With this you probably have a number. Divide this number by the RPS you calculated for the average scenario and round up. Let us say for simplicity's sake that we know that on average we receive ~180 rps for this service. Dividing this by 40 (our average RPS per instance from above) gives us 4.5. Round up to 5. We now confidently know that we can serve 200 rps and can go up to 400 rps before we start seeing delays and errors.

Codify it in our deployment-charts repo

Let us codify this in helmfile.d/services/<service>

replicas: 5

And that is it. Capacity planning is done.

What about when our estimate ends up being wrong?

The chances that our first order estimate is sufficient for a prolonged amount of time, are not very high. The world is in constant flux and we certainly have not accounted for something we were not even aware of (nor could we have been).

That being said, we have already run however the difficult parts, knowing the capabilities of 1 instance of our application. Barring major regressions, outages and rewrites, we do not need to re-run this process again.
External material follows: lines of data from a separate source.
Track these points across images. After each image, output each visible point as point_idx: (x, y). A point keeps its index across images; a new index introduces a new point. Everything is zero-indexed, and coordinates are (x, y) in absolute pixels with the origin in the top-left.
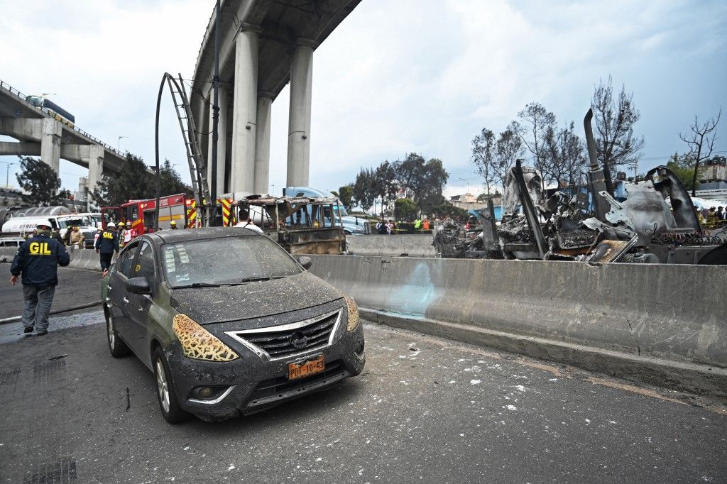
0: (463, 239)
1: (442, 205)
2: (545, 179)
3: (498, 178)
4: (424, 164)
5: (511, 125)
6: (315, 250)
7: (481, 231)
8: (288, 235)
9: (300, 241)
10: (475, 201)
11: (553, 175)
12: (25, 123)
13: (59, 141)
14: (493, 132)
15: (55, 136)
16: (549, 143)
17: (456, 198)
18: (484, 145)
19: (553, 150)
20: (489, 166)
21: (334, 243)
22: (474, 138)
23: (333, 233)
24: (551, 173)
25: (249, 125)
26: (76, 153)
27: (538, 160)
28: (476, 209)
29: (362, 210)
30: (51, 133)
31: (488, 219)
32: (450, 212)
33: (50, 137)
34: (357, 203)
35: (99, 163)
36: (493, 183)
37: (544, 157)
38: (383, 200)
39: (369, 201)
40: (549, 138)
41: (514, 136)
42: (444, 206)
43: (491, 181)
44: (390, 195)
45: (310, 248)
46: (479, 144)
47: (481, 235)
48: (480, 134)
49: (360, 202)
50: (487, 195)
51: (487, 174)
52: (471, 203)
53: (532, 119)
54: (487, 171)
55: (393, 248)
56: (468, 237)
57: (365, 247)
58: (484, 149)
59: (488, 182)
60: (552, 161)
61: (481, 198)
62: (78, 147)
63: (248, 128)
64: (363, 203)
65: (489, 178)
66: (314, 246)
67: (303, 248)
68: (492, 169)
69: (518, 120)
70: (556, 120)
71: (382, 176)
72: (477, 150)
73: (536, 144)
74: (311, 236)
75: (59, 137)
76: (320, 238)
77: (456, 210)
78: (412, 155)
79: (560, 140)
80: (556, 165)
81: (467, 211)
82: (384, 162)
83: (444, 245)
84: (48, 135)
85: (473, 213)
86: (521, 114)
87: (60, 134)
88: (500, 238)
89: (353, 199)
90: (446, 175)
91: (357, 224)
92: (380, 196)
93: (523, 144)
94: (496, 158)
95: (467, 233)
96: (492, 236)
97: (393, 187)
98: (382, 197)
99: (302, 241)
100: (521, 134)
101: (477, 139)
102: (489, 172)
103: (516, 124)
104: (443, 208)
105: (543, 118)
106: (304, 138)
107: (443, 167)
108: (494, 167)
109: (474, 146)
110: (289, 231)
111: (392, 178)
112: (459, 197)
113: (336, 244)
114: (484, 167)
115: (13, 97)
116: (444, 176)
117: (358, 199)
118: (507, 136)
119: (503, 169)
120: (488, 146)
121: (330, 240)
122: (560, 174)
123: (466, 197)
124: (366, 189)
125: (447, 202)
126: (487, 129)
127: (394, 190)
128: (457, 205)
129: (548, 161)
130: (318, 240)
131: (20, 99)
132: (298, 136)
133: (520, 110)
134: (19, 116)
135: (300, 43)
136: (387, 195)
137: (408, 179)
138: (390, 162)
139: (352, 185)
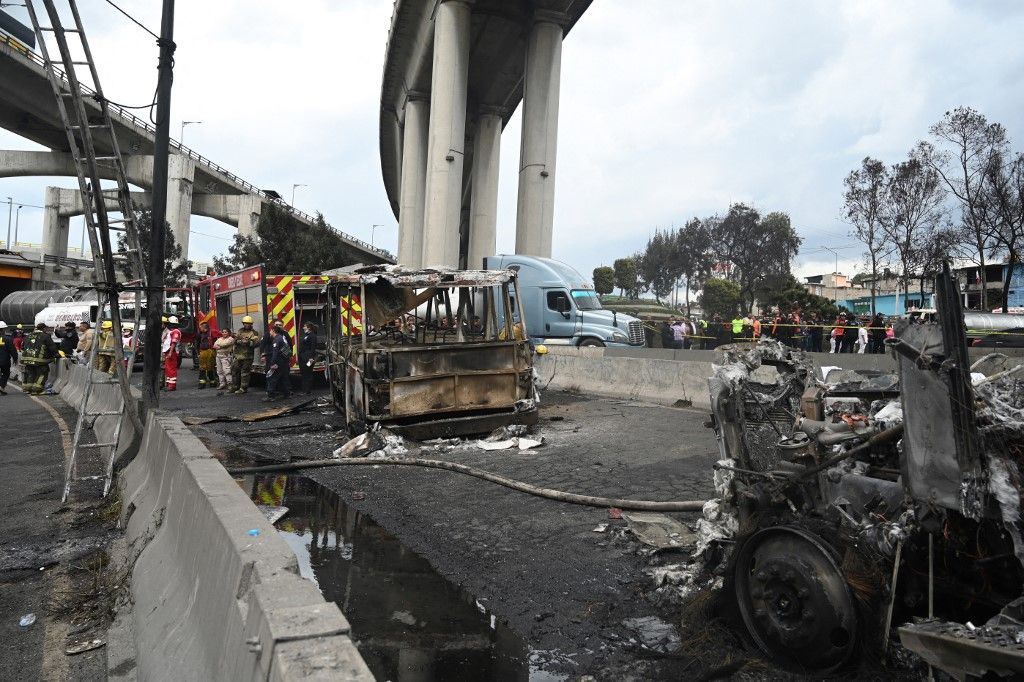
0: (811, 424)
1: (790, 291)
2: (986, 245)
3: (893, 245)
4: (759, 222)
5: (916, 149)
6: (452, 395)
7: (890, 395)
8: (384, 359)
9: (415, 372)
10: (849, 285)
11: (1001, 239)
12: (143, 162)
13: (190, 187)
14: (883, 165)
15: (184, 181)
16: (992, 181)
17: (815, 280)
18: (867, 186)
19: (1001, 194)
20: (876, 223)
21: (499, 379)
22: (847, 175)
23: (500, 355)
24: (996, 234)
25: (452, 154)
26: (222, 207)
27: (972, 212)
28: (851, 298)
29: (654, 297)
30: (178, 176)
31: (934, 367)
32: (802, 304)
33: (177, 183)
34: (647, 287)
35: (252, 223)
36: (883, 253)
37: (982, 205)
38: (688, 282)
39: (667, 281)
40: (993, 169)
41: (925, 168)
42: (792, 293)
43: (878, 250)
44: (701, 274)
45: (441, 390)
46: (858, 185)
47: (890, 413)
48: (859, 167)
49: (651, 285)
50: (870, 276)
51: (872, 237)
52: (842, 288)
53: (957, 137)
54: (872, 233)
55: (661, 385)
56: (836, 415)
57: (605, 379)
58: (866, 193)
59: (874, 252)
60: (999, 214)
61: (858, 279)
62: (225, 198)
63: (450, 159)
64: (656, 287)
65: (875, 246)
66: (450, 384)
67: (423, 389)
68: (881, 229)
69: (931, 139)
70: (1008, 136)
71: (688, 242)
72: (855, 195)
73: (967, 183)
74: (443, 362)
75: (190, 182)
76: (466, 367)
77: (814, 300)
78: (737, 207)
79: (1015, 174)
80: (1008, 221)
81: (834, 301)
82: (691, 220)
83: (748, 427)
84: (173, 179)
85: (845, 305)
86: (937, 130)
87: (191, 178)
88: (995, 463)
89: (639, 279)
90: (798, 240)
91: (615, 324)
92: (684, 276)
93: (942, 182)
94: (889, 209)
95: (831, 401)
96: (949, 441)
97: (706, 260)
98: (689, 276)
99: (420, 374)
100: (938, 164)
101: (855, 176)
102: (876, 235)
103: (926, 148)
104: (791, 297)
105: (979, 134)
106: (544, 175)
107: (792, 227)
108: (885, 227)
109: (848, 189)
110: (385, 350)
111: (705, 246)
112: (819, 278)
113: (506, 380)
114: (867, 225)
115: (125, 123)
116: (794, 243)
117: (648, 279)
118: (909, 170)
119: (903, 229)
120: (874, 188)
121: (490, 372)
122: (1015, 237)
123: (834, 279)
124: (662, 263)
125: (799, 286)
126: (872, 158)
127: (708, 265)
128: (817, 292)
129: (991, 214)
130: (460, 372)
131: (137, 126)
132: (535, 172)
133: (935, 122)
134: (136, 153)
135: (539, 18)
136: (697, 273)
137: (731, 248)
138: (701, 219)
139: (639, 258)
So, we monitor our latency and error SLOs and can just add/remove capacity based on current events by just changing that replicas stanza in helmfile.d. Increasing/decreasing based on what we observe and need is 1 edit and 1 deployment away.

Should I be running this on my laptop/Cloud VM or production?

You might be inclined to say "I need to run this in production! That would be the best place, right?". However, that is not true. There are no problems that will plague your service if you run this on your laptop or a Cloud VM for the following reasons:

  • Memory patterns and usage are not going to be different regardless of where the benchmark is done
  • CPU usage might differ, but it is improbable that a VM or a laptop, with a consumer CPU or a shared with other workloads CPU, will have more CPU capacity than a server with a server class CPU. Chances are the application will be saturated sooner than on a server CPU. However, a CPU is a CPU as far as scheduling and kernel limiting goes. So, what will probably happen is that a single instance in production will be able to serve more requests before becoming saturated. Which means a more stable service for you.

So, do NOT try to account for server CPUs or the production environment. Rather perform this exercise in a way that will optimize for the consumption of your team's precious resources.

What about Rosetta/QEMU/KVM emulation? I have an arm64 laptop, I heard it is really bad for running amd64 containers.

There is some truth to the above statement. However, the workloads that most suffer are the ones that do a lot of input/output. If you application is doing a lot of IOPS, look into why. Consider what you can do to limit the reads and writes from disk. If it feels like a data store eventually, then it is out of scope for this guide anyway.

Otherwise, the CPU emulation that Rosetta 2 achieves has a pretty low emulation overhead. Which means that the answer to the above question applies here too.

Conclusion

Above, we have tried to describe a generalized process for saturating a single instance of an application, thus leading us understand how to size it. Then we utilize that "quantum" of the app to decide how many to run, taking into accounts current (if any) and expected traffic levels, including possibly spiky behavior, availability requirements and how they relate to WMF infrastructure. We have not covered data store capacity planning, as it is a sufficiently different subject that requires a dedicated page.